Seriously, when did this happen? And where was I? Did I leave the room for five minutes to use the bathroom or something and everyone was like “quick, let’s completely change the solar system!”
Okay, to be fair we didn’t completely restructure the solar system. It’s really just everything beyond Neptune.
Everyone remembers a few years back when Pluto stopped being a planet, right? Well, I don’t know about you, but I never got a satisfactory explanation for why that happened. People (and by people, I mostly mean news outlets) were just like “they decided it was too small, so now it’s a dwarf planet.” End of story.
That’s not what happened, guys.
What really happened was that back in 2005, a Palomar Observatory based team lead by astronomer Mike Brown, discovered Eris, an object roughly three times the size of Pluto (they thought at the time) orbiting our sun at approximately 1.442×1010 km out. (That is a very approximate distance, since Eris, like Pluto, has an eccentric orbit. Did you know that Pluto’s eccentric orbit sometimes brings it closer to the sun then Neptune? True fact.)
This was not the first large body we had discovered beyond the orbit of Pluto. The first, Chiron, was found in 1977. But it was the size of Eris that made people sit up and take note. That was when they decided that maybe it was time to actually define what a “planet” was, since that had never been done.
So in 2006, the International Astronomical Union finally sat down and decided what it takes to be a planet. And Pluto didn’t make the cut.
If that upsets you because you want your childhood image of the solar system to remain intact, think of it this way: if Pluto had remained a planet, then Eris would have to be considered one as well, so no matter what you were going to have to come up with some new mnemonics.
And seriously, there may well be over a hundred or more objects that fit the parameters of a dwarf planet out in the Kuiper belt. Some estimates place the number closer to two hundred.
In light of this new information, I formally redact all previous criticisms I made of the decision to de-planetize Pluto. I get it now, we can’t make all the poor elementary school children memorize over a hundred planet names. Good call, IAU!
Of course, currently the IAU only officially recognizes the existence five dwarf planets. We know there are more then that, but until we can pin down some of the details about the others, the IAU can’t formally recognize them. This is because we just can’t be sure how big these objects really are. Or how many of them there are, or where exactly they are, or what their orbits look like, etc. These things are just so freaking far away, measuring anything way out there is really, really hard.
For example, you remember when I said that at the time of its discovery they thought Eris was three times the size of Pluto? Well, new estimates are that it’s actually pretty close to Pluto in size, maybe just a bit bigger. It’s hard to tell in part because Pluto’s atmosphere makes measuring its true size extremely tricky.
Wait. Stop. Hold the phone. What was that?
Guys, Pluto has an atmosphere. And five moons, at least two of which are just big wobbly potatoes.

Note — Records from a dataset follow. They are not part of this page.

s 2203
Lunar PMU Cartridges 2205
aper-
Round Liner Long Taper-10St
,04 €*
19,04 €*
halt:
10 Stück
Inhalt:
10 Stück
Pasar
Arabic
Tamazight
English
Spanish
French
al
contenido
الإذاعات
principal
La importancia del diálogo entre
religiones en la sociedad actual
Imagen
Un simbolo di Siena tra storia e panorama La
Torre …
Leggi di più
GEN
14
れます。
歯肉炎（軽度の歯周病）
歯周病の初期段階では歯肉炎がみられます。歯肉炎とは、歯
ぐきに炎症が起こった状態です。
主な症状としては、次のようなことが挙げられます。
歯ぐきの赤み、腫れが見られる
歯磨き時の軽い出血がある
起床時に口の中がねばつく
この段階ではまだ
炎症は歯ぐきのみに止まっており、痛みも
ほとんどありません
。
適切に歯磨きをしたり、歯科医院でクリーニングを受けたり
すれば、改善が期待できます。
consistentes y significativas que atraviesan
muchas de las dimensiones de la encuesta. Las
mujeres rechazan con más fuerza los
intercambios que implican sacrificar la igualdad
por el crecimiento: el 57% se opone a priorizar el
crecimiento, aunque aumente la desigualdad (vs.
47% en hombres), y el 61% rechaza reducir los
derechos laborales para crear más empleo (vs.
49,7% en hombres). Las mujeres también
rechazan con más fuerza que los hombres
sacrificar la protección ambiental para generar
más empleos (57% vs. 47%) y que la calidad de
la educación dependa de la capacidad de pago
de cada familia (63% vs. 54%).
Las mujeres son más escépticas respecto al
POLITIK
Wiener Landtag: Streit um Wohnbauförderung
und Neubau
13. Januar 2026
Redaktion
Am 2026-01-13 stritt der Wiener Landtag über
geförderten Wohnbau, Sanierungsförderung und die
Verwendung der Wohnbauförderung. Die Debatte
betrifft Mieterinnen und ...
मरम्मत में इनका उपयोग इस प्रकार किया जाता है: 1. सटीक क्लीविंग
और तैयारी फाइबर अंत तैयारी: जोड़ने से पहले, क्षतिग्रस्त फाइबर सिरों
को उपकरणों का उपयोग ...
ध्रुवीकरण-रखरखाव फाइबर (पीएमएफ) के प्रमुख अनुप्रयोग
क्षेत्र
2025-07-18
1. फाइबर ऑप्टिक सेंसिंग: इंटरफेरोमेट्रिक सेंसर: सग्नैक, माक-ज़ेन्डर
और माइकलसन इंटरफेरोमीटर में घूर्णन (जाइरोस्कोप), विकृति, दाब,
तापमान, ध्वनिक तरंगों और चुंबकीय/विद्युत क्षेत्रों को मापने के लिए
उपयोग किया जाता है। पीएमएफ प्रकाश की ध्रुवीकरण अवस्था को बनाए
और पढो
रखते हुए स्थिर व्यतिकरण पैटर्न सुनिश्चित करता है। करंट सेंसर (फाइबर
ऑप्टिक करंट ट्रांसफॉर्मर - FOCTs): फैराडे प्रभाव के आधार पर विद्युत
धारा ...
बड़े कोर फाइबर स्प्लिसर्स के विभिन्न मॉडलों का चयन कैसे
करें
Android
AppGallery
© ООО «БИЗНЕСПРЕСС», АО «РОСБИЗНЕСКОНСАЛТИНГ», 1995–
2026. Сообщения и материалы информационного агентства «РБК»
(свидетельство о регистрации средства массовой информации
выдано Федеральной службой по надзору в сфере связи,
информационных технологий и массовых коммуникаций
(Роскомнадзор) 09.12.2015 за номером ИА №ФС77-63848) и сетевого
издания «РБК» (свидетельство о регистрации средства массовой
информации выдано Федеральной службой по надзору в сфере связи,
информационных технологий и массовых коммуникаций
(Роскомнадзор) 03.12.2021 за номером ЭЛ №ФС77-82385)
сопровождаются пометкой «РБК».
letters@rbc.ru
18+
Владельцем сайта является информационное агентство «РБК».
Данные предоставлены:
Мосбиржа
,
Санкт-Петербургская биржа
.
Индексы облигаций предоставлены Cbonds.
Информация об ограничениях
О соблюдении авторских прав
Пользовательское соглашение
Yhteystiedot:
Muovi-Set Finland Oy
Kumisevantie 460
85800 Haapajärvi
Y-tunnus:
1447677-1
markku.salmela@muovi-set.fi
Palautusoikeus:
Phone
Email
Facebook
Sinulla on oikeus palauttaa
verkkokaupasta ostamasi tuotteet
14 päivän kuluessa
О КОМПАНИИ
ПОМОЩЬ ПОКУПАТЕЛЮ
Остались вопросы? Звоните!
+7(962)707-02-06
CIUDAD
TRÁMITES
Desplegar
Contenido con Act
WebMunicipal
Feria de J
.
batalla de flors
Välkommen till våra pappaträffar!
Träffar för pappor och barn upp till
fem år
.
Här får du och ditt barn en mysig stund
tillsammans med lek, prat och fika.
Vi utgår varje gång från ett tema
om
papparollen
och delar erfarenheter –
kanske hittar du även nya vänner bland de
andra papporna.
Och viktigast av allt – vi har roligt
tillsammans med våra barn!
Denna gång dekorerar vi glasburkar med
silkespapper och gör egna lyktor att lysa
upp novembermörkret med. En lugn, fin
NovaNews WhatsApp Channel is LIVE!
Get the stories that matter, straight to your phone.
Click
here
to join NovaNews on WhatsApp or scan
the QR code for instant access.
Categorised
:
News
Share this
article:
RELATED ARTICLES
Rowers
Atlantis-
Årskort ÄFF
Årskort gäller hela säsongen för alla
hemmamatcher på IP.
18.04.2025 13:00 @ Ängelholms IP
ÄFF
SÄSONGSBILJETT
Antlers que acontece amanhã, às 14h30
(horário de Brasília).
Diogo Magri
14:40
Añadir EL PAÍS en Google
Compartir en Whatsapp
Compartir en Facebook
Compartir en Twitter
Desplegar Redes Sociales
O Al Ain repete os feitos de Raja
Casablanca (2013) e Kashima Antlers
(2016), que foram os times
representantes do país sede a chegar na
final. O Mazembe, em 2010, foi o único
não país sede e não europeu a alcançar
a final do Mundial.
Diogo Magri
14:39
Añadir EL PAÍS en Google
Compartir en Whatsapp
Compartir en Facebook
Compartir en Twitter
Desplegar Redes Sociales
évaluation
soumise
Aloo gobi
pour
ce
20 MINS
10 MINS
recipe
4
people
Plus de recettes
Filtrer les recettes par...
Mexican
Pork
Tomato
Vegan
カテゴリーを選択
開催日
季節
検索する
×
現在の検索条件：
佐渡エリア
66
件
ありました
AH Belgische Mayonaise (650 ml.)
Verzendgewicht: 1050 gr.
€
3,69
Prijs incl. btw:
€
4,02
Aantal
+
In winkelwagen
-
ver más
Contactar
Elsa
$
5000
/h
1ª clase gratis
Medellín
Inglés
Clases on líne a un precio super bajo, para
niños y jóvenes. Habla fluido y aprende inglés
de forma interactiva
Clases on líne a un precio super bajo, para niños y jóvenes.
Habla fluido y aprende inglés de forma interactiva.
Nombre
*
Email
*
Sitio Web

Seriously, I had no idea how little I knew about everything beyond Neptune. (The technical term is Trans-Neptunian Objects) And more to the point, I had no idea how little astronomers knew about these objects. I guess I thought we had pretty much figured out how to get reliable data about anything within our solar system. Boy was I wrong.
But good news! We won’t be in the dark for long, at least not as far as Pluto is concerned. This July, 2015, the New Horizons space probe will be doing a flyby of the dwarf planet.
Launched in 2006 (shortly before Pluto stopped being a planet), New Horizons’ mission is to gather information about Pluto and it’s primary moon Charon, and hopefully to continue on to explore additional objects in the Kuiper belt.
How cool is that? I mean, it’s taken nine years to get the probe out there, but soon we will get actual information about Pluto. Information that is impossible to gather from Earth, like figuring out what Pluto’s atmosphere is made of, and measuring its surface temperature, stuff like that.
And I think that is really really cool. I’m super glad I didn’t know about New Horizons until now, because I would have spent the last nine years being impatient to know what it would find out. But now I only have to wait a little more then a month. Plus however long it takes NASA to receive, translate and interpret the data, I suppose. But how long could that take? ::clings desperately to her optimistic naivety::
Don’t tell me, it’s as bad as knowing when the next season of Dr. Who is actually coming out. Some things are easier to wait for when you don’t know how long you will be waiting.